In September, Sistema Toronto's Centre Directors along with several representatives from the admin team travelled to Chicago to attend the Fire Up! Retreat, hosted by the Academy for Impact Through Music (AIM). The retreat was an excellent opportunity to engage in discussions about teaching, leadership, and impact with other change-makers using music as their vehicle, including six Sistema-inspired organizations.
Amongst in-depth conversations surrounding innovative teaching methods and using music as a catalyst for social action, the Fire Up! Retreat paved the way for a deeper exploration of beauty in performances by young musicians. The most provocative question that came up during the retreat was what does it mean for a beginner group to perform beautifully? Can our students give a beautiful performance even at the earliest stages of technical and musical development?
Part of the AIM experience involves participants pursuing “Action Research” projects, where they carry out 6-week mini-experiments within their respective programs. Alex, of Sistema Toronto, suggested that we use this as an opportunity to examine the ways in which beginner performance can be beautiful.
Four of Sistema Toronto’s teaching artists volunteered to take part in this experiment while working with junior or intermediate classes. Each week, these teachers received prompts, leading questions and suggestions for class topics, and then worked with their students to discuss and carry out activities around beauty and performance. They filmed each of their classes and shared the recordings, sometimes providing written feedback on their classroom activities.
Ultimately, the Beauty Work project examined beauty in music education through six key topics:
Tone: the art of making beautiful sounds)
Ensemble: playing together, coordinating with peers and teachers
Creativity: understanding the decisions students make and how it impacts the audience
Intention: clarifying the message students aim to convey through their performance
Expression: utilizing musical tools, body language, movement, and facial expression
“Setting the Stage”: managing audience expectations and connecting before and after performances
Then, using these topics as a framework, participants sought to answer six big questions:
How do students understand beauty and what factors contribute to making their performances more or less beautiful?

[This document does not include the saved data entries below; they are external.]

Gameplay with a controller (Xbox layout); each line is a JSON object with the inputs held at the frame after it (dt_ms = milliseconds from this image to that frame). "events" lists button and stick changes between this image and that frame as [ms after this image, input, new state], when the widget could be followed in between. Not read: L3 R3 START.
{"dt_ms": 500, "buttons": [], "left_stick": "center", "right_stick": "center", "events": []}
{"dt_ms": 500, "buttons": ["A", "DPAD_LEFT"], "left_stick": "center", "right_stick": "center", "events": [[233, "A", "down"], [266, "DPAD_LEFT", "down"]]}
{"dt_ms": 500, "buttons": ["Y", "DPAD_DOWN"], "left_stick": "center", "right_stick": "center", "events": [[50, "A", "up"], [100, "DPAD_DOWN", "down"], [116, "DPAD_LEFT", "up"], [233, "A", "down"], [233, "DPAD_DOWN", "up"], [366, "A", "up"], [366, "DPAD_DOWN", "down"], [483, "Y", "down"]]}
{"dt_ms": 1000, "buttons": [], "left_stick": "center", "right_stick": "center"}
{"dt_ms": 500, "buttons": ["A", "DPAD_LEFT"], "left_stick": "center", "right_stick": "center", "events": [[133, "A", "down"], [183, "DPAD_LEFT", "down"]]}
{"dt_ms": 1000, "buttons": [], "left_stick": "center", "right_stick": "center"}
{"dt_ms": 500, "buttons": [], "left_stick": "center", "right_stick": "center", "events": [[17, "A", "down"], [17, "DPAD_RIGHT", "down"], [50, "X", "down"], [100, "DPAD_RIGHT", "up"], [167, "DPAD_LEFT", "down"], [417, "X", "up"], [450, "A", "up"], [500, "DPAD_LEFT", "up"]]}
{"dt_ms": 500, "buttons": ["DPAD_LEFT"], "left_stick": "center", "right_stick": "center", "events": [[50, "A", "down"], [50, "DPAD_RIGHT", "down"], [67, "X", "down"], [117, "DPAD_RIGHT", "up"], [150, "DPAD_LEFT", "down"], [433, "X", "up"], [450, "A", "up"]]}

How does beauty come across to the audience?
What will make an audience find a student performance more beautiful?
How aware are students of these things?
Do they think about beauty?
Are they aware of the audience’s reaction?
The activities varied from class to class and teaching artists would integrate the beauty work with the music and learning that students were already doing. Here are some samples of outstanding classwork that took place:
In week two, Rae encouraged her students to practice elements of healthy tone, while Lucy worked with her students to listen, set goals, and play more together:
In week three, Rae’s students created movements to accompany their Canoe Song, while Kelvin’s students practiced non-musical sound effects on their instruments:
After the six-week experiment, our Teaching Artists were asked to provide feedback through an online questionnaire. This feedback suggested that the project had increased student awareness of their behaviour both on and off stage, improved communication skills (and understanding of the importance of communication) amongst the ensemble, and profoundly impacted students’ understanding of the role beauty plays in musical expression.
Below are some quotes from Sistema Toronto’s teaching artists when asked how student performances would improve thanks to this experiment:
“Taking the time to discuss the different aspects of performance in the 'Setting the Stage' week helped students air out their nerves and build the group's confidence leading up to the term concert. We came up with strategies for dealing with performance anxiety like breathing exercises and taking space between different sections of our piece.”
“[Students] now have a clearer sense of what makes a performance beautiful within the music itself as well as the other aspects such as personal conduct on stage before, during and after the performance.”
By challenging traditional norms and actively involving teachers and students in the exploration process, AIM has championed a more inclusive and nuanced understanding of musical excellence. It has become clear throughout this process that beauty in music goes beyond technical prowess; it is about crafting an experience that resonates deeply with both the performers and their audience.